**YOUR GOAL**
After the line containing "right hip: (326, 367)", write nothing more; before it, reproduce every line of the material below exactly, starting with the first.
++++ DATA FOR PROCESSING ++++
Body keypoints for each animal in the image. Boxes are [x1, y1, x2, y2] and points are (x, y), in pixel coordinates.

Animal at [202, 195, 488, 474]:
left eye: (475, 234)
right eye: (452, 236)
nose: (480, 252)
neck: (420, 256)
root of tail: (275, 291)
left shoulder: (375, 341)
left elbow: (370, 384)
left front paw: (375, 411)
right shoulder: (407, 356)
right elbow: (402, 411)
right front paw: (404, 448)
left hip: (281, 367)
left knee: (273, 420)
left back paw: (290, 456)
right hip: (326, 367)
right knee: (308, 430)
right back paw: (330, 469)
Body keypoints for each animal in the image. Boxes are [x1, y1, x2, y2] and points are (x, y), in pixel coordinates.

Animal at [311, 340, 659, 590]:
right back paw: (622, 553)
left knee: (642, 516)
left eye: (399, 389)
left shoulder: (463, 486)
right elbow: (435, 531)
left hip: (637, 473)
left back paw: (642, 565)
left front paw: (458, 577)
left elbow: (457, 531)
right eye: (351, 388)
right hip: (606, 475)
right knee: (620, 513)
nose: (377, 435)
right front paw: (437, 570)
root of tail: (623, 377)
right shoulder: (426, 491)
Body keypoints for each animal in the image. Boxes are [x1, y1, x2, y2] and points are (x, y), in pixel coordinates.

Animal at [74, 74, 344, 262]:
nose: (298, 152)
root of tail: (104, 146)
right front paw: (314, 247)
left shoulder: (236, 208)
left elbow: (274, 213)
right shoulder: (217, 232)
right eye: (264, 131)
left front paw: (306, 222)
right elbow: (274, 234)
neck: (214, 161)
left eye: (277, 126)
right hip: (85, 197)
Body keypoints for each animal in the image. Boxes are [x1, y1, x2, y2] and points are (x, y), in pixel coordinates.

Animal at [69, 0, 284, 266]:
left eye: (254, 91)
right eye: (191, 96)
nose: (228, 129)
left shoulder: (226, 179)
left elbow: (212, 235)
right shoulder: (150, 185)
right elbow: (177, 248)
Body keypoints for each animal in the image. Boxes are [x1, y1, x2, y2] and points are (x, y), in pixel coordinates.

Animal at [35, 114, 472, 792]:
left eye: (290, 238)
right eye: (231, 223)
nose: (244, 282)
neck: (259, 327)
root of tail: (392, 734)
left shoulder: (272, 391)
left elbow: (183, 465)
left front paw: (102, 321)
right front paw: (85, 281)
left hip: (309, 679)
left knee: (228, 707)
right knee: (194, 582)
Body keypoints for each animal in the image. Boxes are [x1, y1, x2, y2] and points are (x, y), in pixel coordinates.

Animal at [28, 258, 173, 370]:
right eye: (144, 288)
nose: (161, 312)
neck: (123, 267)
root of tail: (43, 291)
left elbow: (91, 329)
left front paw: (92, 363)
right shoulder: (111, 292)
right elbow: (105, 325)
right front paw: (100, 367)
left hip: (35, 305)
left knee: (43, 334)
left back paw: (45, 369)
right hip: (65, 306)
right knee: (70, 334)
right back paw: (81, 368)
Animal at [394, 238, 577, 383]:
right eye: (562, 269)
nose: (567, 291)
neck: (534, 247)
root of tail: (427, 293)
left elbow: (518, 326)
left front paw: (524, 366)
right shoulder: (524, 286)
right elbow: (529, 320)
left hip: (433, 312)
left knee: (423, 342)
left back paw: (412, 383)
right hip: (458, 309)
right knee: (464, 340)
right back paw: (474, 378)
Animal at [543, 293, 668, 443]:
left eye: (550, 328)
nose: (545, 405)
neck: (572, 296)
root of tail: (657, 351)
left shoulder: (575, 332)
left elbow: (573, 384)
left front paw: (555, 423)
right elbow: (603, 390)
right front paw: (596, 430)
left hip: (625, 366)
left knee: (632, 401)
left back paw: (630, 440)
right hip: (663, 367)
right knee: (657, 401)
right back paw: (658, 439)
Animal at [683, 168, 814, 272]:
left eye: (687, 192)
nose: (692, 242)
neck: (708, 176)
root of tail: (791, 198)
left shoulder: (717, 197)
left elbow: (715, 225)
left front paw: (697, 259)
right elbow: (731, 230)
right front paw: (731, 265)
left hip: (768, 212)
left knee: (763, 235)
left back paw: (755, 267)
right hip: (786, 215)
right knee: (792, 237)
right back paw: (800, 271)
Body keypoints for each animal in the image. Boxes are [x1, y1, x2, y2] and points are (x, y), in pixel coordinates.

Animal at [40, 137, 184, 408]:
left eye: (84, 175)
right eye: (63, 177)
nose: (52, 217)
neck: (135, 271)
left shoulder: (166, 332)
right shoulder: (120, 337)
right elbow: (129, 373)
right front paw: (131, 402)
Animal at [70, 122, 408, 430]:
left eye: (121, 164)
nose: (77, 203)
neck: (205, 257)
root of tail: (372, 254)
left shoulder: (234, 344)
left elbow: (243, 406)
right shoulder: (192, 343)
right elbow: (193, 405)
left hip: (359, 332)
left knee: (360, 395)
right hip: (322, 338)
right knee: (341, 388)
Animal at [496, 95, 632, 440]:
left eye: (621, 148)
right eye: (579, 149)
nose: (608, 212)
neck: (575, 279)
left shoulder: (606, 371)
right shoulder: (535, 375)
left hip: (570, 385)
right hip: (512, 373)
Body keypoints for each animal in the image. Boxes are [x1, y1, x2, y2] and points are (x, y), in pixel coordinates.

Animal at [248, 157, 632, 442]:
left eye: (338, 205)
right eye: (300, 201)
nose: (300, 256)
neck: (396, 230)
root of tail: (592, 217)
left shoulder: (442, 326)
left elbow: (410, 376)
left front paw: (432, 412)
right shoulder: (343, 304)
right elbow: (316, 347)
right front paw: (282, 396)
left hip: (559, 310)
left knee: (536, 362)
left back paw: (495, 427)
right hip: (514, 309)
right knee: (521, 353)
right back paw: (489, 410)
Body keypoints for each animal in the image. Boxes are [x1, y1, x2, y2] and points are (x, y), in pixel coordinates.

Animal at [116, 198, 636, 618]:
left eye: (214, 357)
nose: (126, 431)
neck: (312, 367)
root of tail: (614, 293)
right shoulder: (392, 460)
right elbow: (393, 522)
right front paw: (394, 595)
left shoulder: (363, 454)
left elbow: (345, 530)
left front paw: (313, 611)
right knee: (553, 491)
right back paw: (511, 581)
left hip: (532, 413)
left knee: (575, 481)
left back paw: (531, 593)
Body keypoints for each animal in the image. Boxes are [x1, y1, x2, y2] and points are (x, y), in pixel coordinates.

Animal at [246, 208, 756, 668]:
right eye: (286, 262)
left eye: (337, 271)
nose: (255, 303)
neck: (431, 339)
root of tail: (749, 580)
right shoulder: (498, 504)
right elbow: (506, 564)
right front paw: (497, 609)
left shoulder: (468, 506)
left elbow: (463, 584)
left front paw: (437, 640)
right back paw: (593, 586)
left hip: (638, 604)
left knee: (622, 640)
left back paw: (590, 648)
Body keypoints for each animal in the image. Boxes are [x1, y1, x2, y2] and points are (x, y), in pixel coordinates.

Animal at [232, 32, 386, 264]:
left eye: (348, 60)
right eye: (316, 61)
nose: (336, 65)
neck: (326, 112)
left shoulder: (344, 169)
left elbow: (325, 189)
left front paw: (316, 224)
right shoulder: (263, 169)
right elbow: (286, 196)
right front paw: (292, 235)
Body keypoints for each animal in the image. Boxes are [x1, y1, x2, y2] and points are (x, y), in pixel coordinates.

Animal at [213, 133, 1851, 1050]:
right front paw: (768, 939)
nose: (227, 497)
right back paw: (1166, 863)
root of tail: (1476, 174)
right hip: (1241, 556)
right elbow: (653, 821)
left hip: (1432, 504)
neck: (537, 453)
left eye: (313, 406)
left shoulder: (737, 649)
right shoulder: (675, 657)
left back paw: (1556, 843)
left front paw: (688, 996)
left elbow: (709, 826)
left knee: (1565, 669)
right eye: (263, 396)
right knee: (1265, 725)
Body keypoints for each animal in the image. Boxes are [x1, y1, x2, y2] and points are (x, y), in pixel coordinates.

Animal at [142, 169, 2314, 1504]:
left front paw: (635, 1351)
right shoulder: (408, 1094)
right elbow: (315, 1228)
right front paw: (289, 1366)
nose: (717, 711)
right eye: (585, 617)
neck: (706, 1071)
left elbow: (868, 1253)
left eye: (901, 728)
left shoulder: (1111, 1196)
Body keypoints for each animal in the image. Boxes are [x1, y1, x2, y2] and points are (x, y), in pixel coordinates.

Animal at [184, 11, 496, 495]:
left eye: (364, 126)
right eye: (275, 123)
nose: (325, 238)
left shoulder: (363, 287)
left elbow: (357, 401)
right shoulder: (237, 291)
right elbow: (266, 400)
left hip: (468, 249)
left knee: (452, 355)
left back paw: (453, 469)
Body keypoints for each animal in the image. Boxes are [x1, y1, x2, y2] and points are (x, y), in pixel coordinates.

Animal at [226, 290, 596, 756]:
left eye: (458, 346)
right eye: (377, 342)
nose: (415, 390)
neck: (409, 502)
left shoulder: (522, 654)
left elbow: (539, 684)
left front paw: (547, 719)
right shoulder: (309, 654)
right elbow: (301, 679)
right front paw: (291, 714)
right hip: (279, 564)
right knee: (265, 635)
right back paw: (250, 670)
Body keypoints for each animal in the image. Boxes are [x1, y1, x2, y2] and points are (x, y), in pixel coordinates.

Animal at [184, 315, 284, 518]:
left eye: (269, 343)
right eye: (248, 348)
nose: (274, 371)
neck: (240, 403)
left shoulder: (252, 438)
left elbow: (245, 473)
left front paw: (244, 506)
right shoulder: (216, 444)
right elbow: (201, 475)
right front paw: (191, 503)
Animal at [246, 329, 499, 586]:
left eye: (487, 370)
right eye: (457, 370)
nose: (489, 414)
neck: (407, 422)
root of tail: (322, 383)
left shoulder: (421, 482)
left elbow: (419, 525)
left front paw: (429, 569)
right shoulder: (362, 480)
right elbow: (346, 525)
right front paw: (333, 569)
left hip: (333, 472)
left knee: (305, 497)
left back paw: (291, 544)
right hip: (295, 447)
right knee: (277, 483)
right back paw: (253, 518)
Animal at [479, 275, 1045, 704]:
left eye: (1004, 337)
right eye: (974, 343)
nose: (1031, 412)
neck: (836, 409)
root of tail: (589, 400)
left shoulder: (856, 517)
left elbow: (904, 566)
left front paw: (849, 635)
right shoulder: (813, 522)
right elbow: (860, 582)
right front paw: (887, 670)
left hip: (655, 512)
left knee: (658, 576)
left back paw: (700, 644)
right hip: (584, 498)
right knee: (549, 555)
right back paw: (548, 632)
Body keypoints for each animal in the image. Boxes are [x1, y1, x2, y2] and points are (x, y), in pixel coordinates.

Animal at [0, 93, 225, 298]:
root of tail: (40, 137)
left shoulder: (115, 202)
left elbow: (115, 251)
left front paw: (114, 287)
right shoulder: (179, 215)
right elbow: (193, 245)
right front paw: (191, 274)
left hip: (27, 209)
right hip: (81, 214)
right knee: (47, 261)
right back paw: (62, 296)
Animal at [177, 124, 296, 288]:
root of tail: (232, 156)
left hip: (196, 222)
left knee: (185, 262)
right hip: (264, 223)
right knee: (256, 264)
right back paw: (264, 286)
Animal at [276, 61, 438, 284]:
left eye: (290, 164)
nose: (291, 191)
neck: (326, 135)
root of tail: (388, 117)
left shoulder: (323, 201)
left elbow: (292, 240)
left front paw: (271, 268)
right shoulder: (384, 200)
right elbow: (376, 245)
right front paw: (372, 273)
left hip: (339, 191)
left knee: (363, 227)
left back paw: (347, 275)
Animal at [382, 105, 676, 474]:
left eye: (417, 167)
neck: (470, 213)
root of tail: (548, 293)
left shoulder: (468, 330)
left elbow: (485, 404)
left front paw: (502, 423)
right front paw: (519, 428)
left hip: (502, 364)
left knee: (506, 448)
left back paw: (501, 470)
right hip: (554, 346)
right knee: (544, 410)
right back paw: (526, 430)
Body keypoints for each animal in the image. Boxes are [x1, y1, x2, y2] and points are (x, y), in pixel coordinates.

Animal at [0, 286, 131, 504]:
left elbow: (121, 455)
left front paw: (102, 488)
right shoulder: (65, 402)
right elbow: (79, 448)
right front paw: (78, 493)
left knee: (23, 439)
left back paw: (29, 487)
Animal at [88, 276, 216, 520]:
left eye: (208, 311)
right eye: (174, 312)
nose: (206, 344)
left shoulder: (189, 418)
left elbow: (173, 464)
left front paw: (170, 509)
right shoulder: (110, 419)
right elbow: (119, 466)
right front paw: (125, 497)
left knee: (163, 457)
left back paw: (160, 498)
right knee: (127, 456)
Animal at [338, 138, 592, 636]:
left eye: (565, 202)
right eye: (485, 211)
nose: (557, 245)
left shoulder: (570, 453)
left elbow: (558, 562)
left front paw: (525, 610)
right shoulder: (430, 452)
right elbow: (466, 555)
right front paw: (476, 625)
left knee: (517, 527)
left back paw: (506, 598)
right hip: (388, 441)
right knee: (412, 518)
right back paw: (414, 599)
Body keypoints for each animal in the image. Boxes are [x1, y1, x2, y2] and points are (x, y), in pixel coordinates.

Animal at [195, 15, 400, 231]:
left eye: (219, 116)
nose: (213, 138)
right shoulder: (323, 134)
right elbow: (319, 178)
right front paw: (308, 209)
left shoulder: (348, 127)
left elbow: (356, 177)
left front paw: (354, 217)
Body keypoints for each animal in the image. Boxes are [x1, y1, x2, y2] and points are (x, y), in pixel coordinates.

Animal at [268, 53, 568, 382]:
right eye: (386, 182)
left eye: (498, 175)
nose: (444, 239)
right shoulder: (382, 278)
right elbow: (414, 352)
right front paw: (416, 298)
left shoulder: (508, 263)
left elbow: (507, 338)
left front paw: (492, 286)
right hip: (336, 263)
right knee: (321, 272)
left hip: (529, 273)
++++
**ANSWER BELOW**
Body keypoints for each animal in the image. Boxes are [x1, y1, x2, y2] and points are (x, y), in pixel coordinates.

Animal at [202, 195, 488, 474]:
left eye: (475, 234)
right eye: (452, 236)
nose: (480, 252)
neck: (420, 256)
root of tail: (275, 291)
left shoulder: (375, 341)
left elbow: (370, 384)
left front paw: (375, 411)
right shoulder: (407, 356)
right elbow: (402, 411)
right front paw: (404, 448)
left hip: (281, 367)
left knee: (273, 420)
left back paw: (290, 456)
right hip: (326, 367)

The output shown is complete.